Objetivo de la tarea =>
Resume en dos oraciones el fragmento sobre la incorporación de Michel Rolland como asesor enológico.

Un hito indiscutible en esta historia de emprendedurismo patagónico de ribetes tan épicos como la gesta de los primeros pobladores de la región, fue la incorporación de Michel Rolland, el flying winemaker más cotizado del mundo, como asesor enológico. “En 2004 viajé a Vinexpo Nueva York y me colé en una charla conjunta de Robert Parker y Michel Rolland, que eran Dios y San Pedro en ese momento. La conferencia era sobre los vinos de Burdeos, pero me llamó la atención que, un par de veces, Rolland habló de la Argentina como el lugar que sorprendería mucho a la industria con grandes vinos gracias sus condiciones agroecológicas. Decidí que lo tenía que conocer, pero era imposible acercarse a él tras la charla. Ya resignado, me fui a comer a un restaurante dentro de la feria. Cuando me senté, me di cuenta de que la mujer que estaba en la mesa de al lado era la baronesa de Rothschild, que salía en todas las revistas del rubro. ¡Y estaba con Rolland! Me presenté y le charlé tanto que me invitó a visitarlo en Burdeos unos meses después. ‘Justo voy a estar allí para esa fecha, así que agendemos una cita’, le dije. ¡Era mentira, obviamente! (risas). Si bien ya habíamos inaugurado la bodega y estábamos teniendo buena repercusión, estaba convencido de que necesitábamos que alguien como Rolland nos representara internacionalmente. Así que lo empecé a perseguir por el mundo: fui a Burdeos varias veces, viajé a los Estados Unidos, me lo ‘crucé’ en Buenos Aires. ¡Lo cortejé durante un año! Al principio eran reuniones, después compartimos cenas, me invitó a su casa… Nos fuimos haciendo amigotes, pero no lo convencía. Una vuelta, sabiendo que estaba en Mendoza, lo llamé: ‘Michel, en el aeropuerto hay un avión privado, con los motores en marcha, esperándote. Venite a la mañana, recorremos el emprendimiento, almorzamos y a la tarde te dejo otra vez en Mendoza’. Como es un tipo al que le gustan los desafíos, vino, recorrió… ¡Y se enganchó! Al año siguiente, en 2006, empezó a elaborar con nosotros. Ahí, nuestra suerte cambió para siempre”.

Registros proporcionados =>
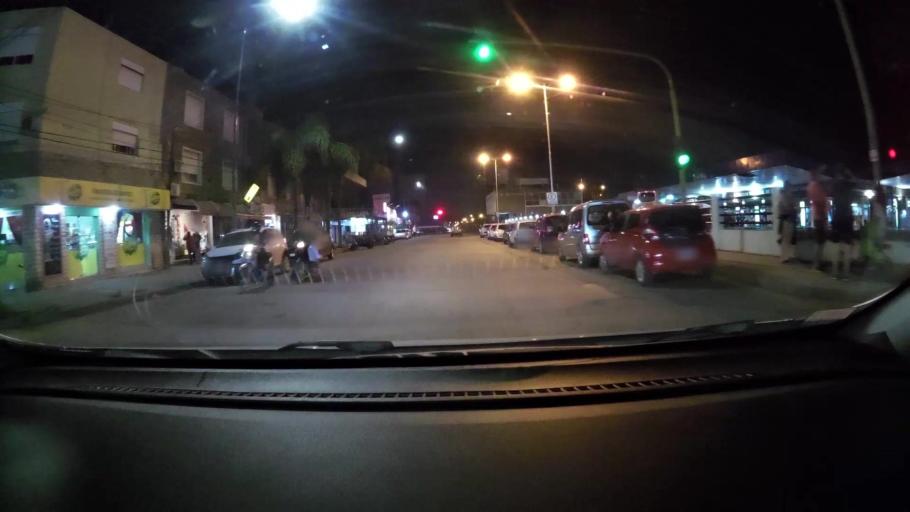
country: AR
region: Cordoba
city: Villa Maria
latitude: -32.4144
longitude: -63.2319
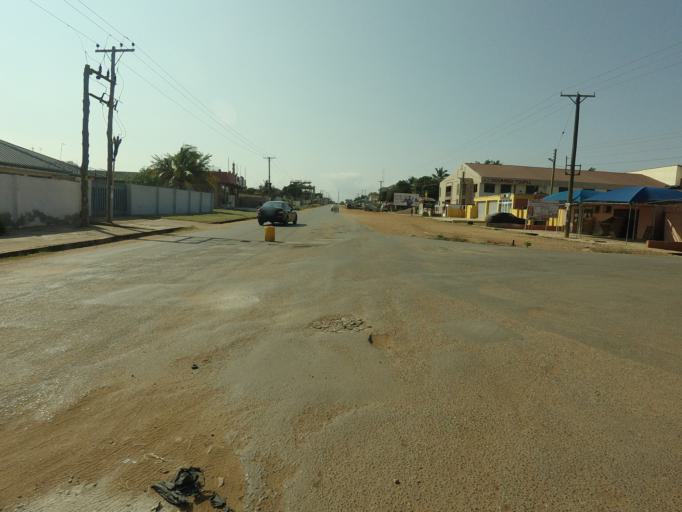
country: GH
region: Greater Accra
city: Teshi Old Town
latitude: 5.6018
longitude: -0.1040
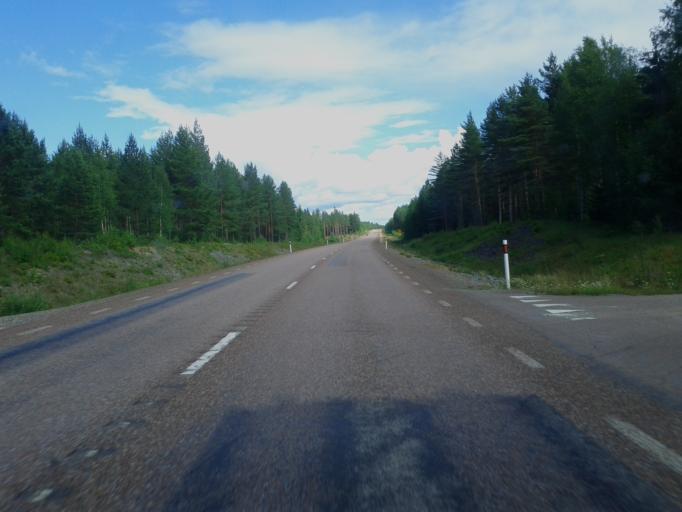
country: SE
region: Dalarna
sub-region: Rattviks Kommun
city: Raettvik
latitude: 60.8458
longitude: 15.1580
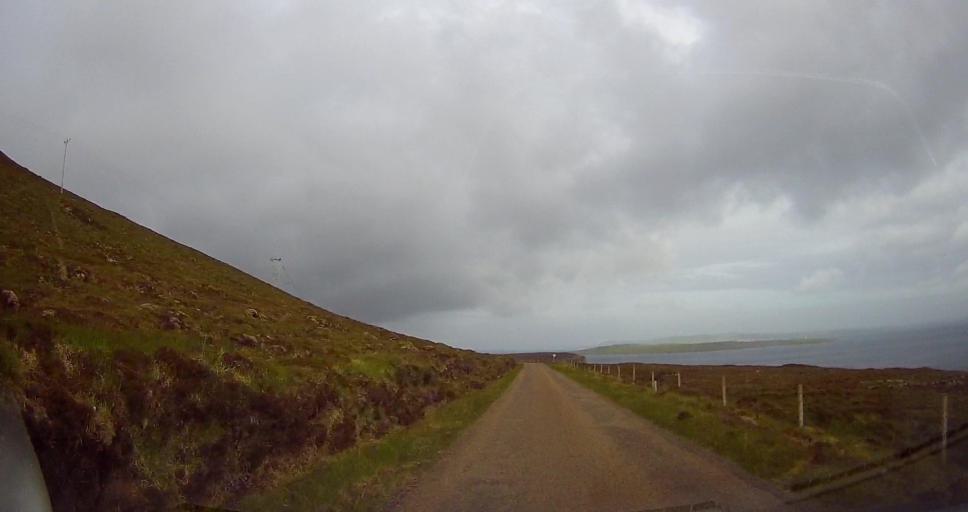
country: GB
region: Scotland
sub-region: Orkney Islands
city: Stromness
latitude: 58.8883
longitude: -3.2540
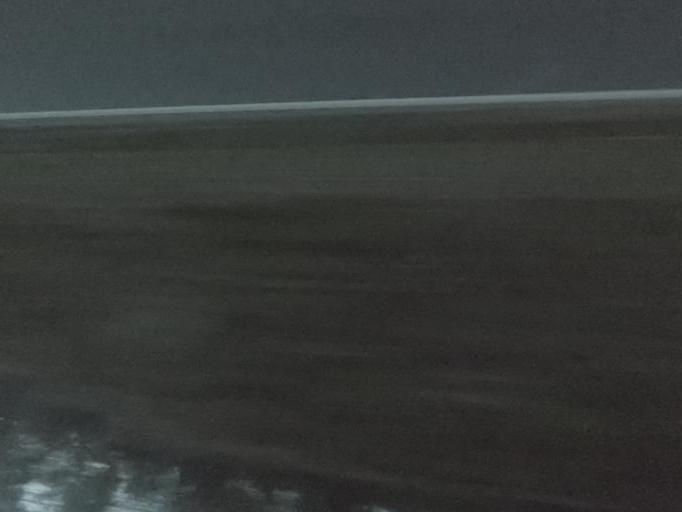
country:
==
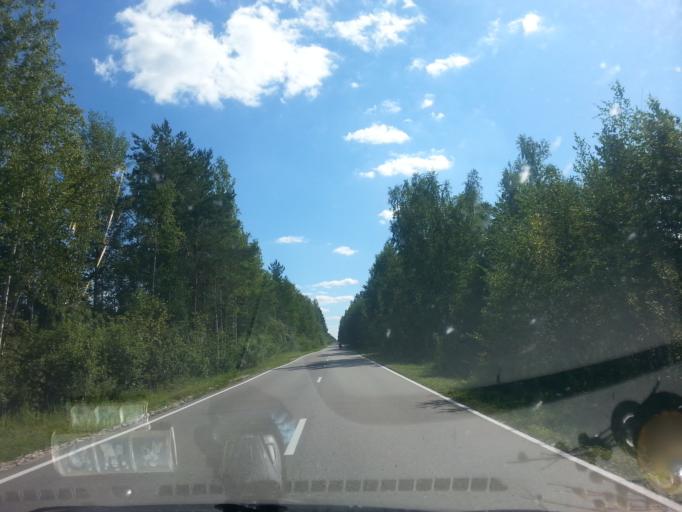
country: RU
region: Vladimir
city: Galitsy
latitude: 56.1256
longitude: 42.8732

Tarea resuelta =>
La incorporación de Michel Rolland como asesor enológico fue un hito en esta historia de emprendedurismo patagónico: quien narra lo escuchó en 2004 en Vinexpo Nueva York anticipar que la Argentina sorprendería a la industria con grandes vinos, y luego se le presentó en un restaurante de la feria, donde Rolland estaba con la baronesa de Rothschild. Tras cortejarlo durante un año en Burdeos, los Estados Unidos y Buenos Aires, le ofreció un avión privado para recorrer el emprendimiento desde Mendoza, y en 2006 Rolland empezó a elaborar con ellos.